───── DOCUMENT SECTION ─────

Try pan frying green asparagus in olive oil with garlick and onion, salt, pepper and add a dash of sugar for a glaze.
You can experiment with turkey breast strips, or your thunfish. Perhaps a twist of curry, add lettuce or better rucola and wallnut bits. Bang an egg in and stir, just dont fry too hot or it will get bitter.
I learned today from the guys picking it that white asparagus is just green asparagus grown in the dark. It’s the first year they’ve covered over half the field with black tarpaulin and I asked them why.
It changes the flavour.
It also changes the nutritional profile. Less vitamins like C and E. Around the big spargel-growing areas, you can see huge fields covered with black plastic to keep the light out.
If they keep the lights out with all the tarp, does it still grow green above the ground? is it ‘white’ above ground?
The spears that poke out above ground are white under the tarps. The had tons of them this morning.
@tom8050, see post #469–the spears are white above ground and those pictured are around 25-30cm long. All but about 10cm should be under a mound of soil until harvest. When they pick, the knife goes in deep under the ground to catch the other 15-20cm.
A classical…‘revuelto de ajetes, gambas y trigueros’ > sautée of fresh garlic, crevettes and green asparagus - using olive oil, of course; you add the eggs at the end. The green asparagus, as thin as possible, so they can be quickly ‘stir fry’.
I have the impression that thinner asparagus are easier to cook and more flavorful. But, big ones are prevalent in the supermarket.

─────

EXERCISE: Can you extend the asparagus thread, picking up after its last post? The items below this point come from a separate source, not from the asparagus thread.

───── DATASET ROWS ─────

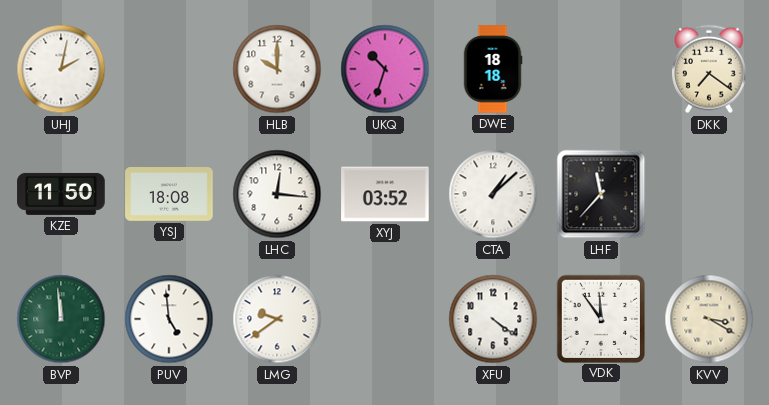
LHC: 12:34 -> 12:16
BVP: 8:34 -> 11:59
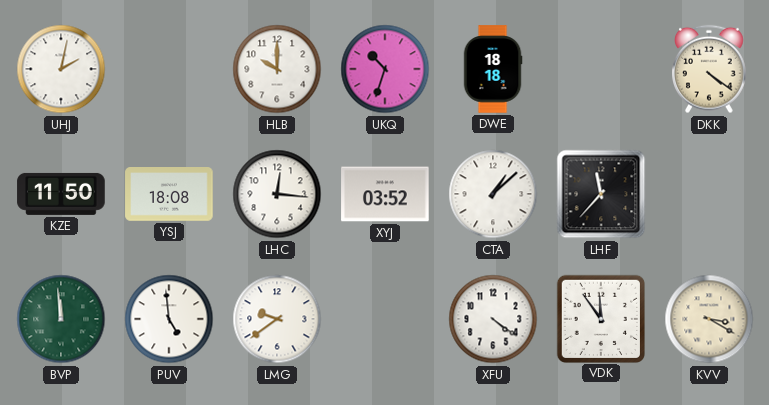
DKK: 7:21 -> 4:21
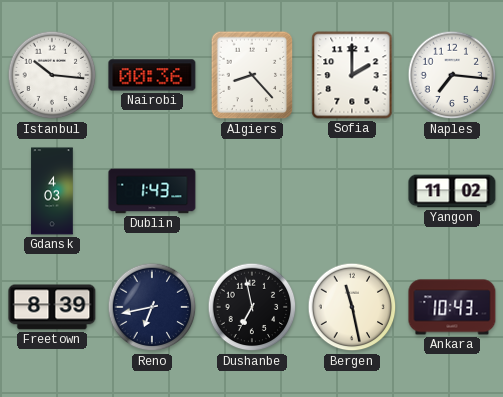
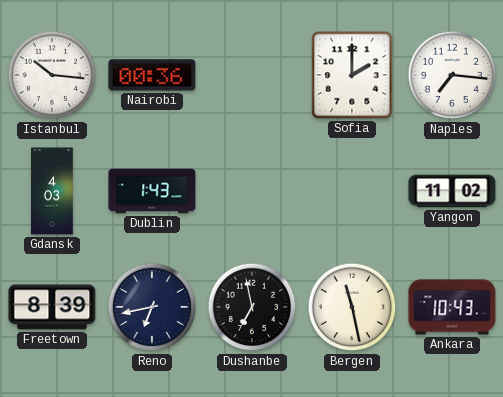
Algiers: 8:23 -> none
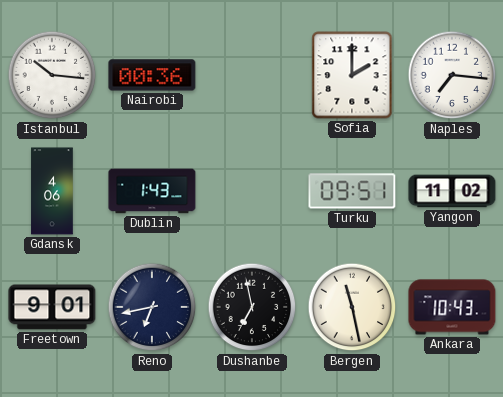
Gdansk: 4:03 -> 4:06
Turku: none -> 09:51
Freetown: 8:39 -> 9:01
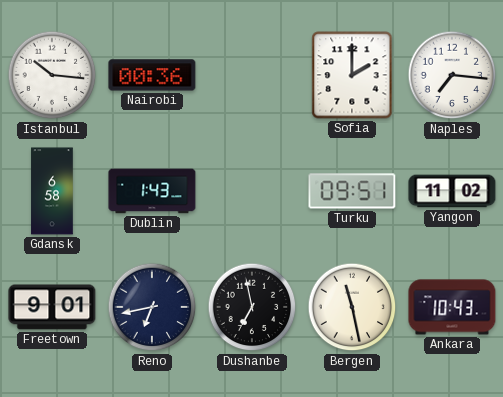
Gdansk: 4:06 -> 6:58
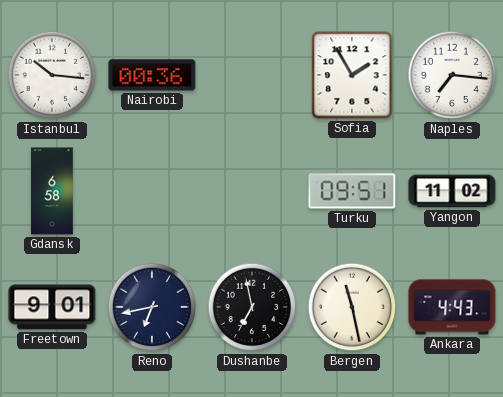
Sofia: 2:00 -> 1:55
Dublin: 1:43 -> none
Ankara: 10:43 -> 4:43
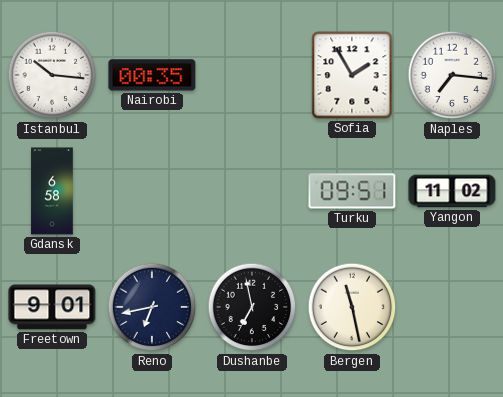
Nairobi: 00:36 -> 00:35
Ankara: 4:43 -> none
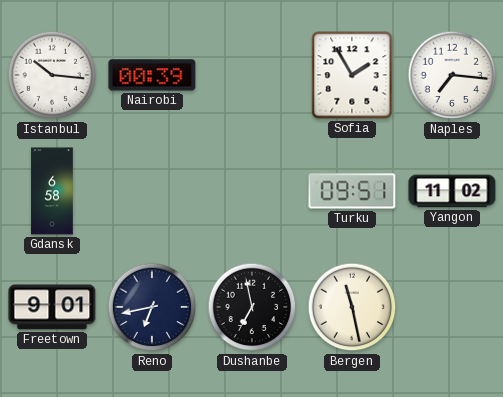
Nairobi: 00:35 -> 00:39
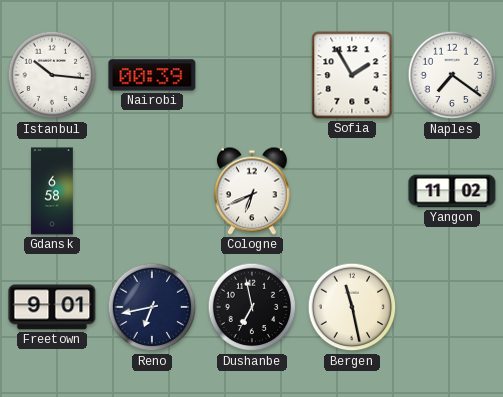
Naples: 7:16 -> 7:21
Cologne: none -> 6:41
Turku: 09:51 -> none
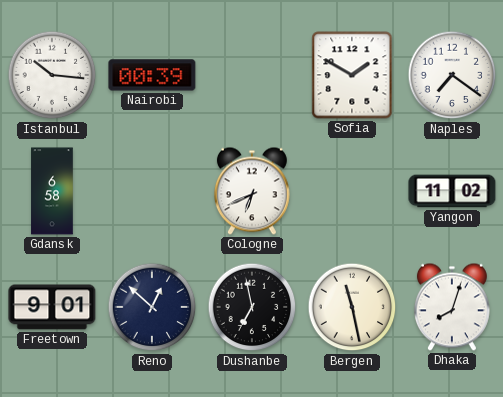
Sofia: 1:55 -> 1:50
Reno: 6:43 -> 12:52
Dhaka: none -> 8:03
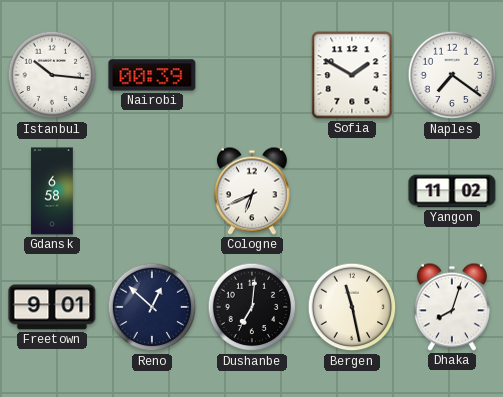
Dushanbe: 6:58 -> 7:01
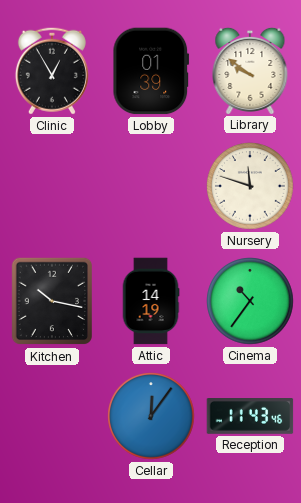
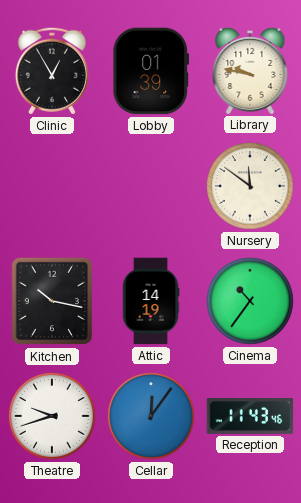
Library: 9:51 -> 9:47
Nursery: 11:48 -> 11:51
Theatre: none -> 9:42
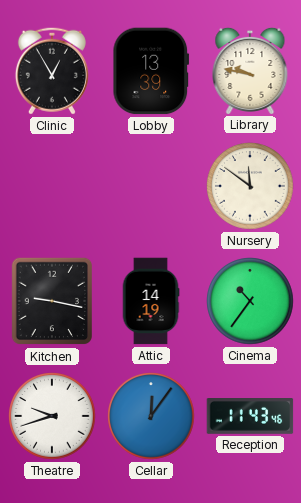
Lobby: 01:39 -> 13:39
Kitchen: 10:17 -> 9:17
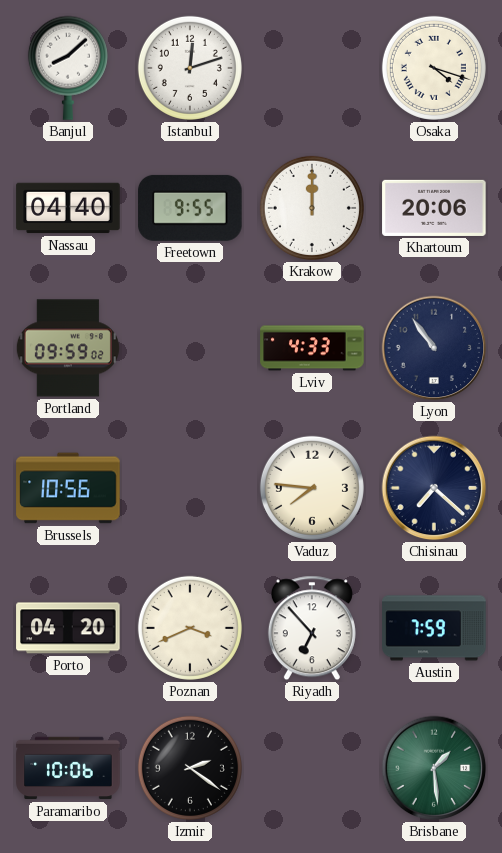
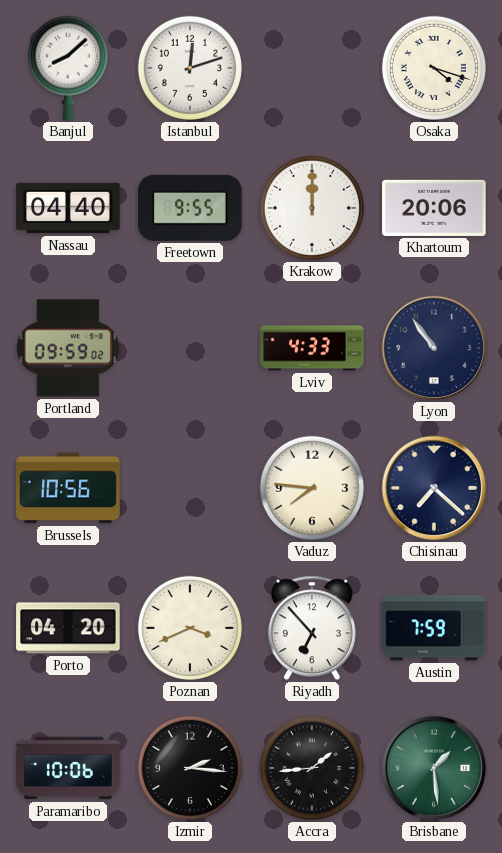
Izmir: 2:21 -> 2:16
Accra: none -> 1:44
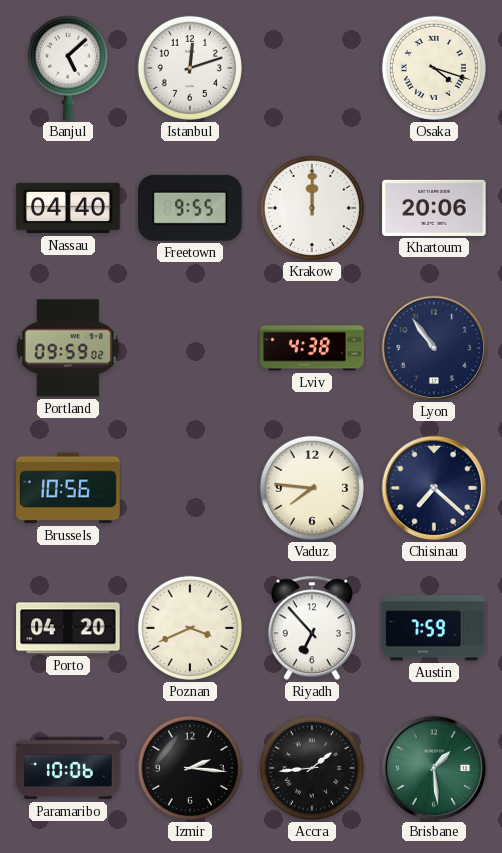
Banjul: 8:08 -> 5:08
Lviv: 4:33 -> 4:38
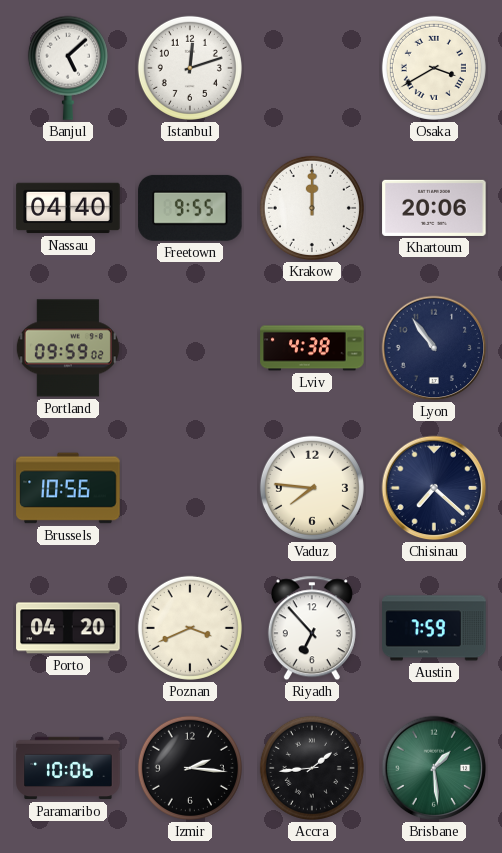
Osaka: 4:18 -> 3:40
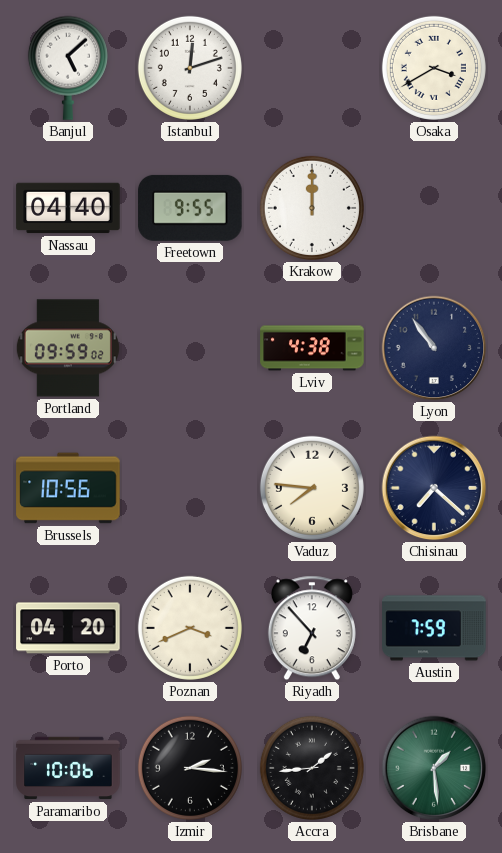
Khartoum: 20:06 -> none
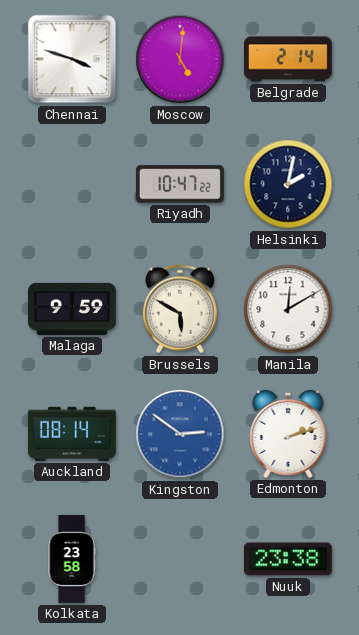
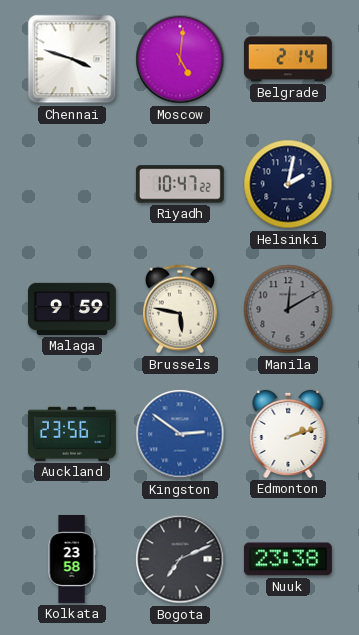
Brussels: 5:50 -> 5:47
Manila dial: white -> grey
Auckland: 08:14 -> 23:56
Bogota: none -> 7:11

─────

WRITTEN ANSWER:
When the asparagus crown is young or stressed (overcrowding, insufficient food), it will produce thin spears. Also, some varieties are naturally thin. Thin spears are in fact less flavourful than thicker spears, and they tend to have a grassy taste. When mature and properly fed, the fatter spears have more rounded flavour. It just depends on what you like. I used to have a big asparagus field, and that’s just what I experienced. YMMV.
You know when your asparagus is good when your pee smells like grass the next morning.
Which is precisely why I avoid it. And more like fermentating, rotting grasses.
An hour after eating it !
I like the small spears, boiled for one minute and then quickly cooled in ice water and draind. Then tossed with olive oil, pepper, sea salt flakes and a bit of grated parmesan cheese and then either grilled in the oven or thrown on a BBQ for a couple of minutes or so.
Why, oh why, does Swiss insist on serving asparagus on long haul flights?
I dread flying during ‘Spargelzeit’.
…I see that @Tom1234 is either Italian, Chilean, or an undercover Swiss. Why, why, why masking the delicate taste of asparagus with cheese…?
When I invite my Swiss friends and offer a choice of menus, my question to them is “…what do you want your cheese with?”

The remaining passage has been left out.